In the audio conversations, Bishop Malone seems to acknowledge the legitimacy of accusations of harassment and a violation of the seal of confession made against a diocesan priest, Father Jeffrey Nowak, by a seminarian, months before the diocese removed Nowak from active ministry.
In an Aug. 2 audio conversation, Bishop Malone can reportedly be heard saying, “We are in a true crisis situation. True crisis. And everyone in the office is convinced this could be the end for me as bishop.”
The bishop is also heard to say that if the media reported on the Father Nowak situation, “it could force me to resign.”

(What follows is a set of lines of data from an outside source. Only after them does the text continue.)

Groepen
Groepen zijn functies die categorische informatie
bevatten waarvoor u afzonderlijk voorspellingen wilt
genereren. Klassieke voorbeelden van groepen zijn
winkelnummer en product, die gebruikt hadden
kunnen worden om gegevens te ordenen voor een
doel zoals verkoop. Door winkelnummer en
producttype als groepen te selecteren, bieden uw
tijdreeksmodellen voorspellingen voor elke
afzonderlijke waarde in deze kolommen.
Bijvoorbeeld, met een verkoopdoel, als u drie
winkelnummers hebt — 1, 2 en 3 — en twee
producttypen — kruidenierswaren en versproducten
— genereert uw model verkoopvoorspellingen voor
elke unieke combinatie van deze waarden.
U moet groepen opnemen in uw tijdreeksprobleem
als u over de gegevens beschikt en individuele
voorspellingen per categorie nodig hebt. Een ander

Bishop Malone, 73, has led the Buffalo Diocese since 2012. He was ordained a priest of Boston in 1972, and became an auxiliary bishop in that diocese in 2000, two years before a national sexual abuse scandal emerged in the United States, centered on the Archdiocese of Boston and the leadership of Cardinal Bernard Law. Bishop Malone headed the Diocese of Portland, Maine, from 2004 until 2012.
“Our Holy Father has a great devotion to Our Lady Untier of Knots,” Bishop DiMarzio said, “I beg the intercession of the Blessed Mother, that I may be an instrument for surfacing the truth so that justice might be served and God’s mercy experienced.”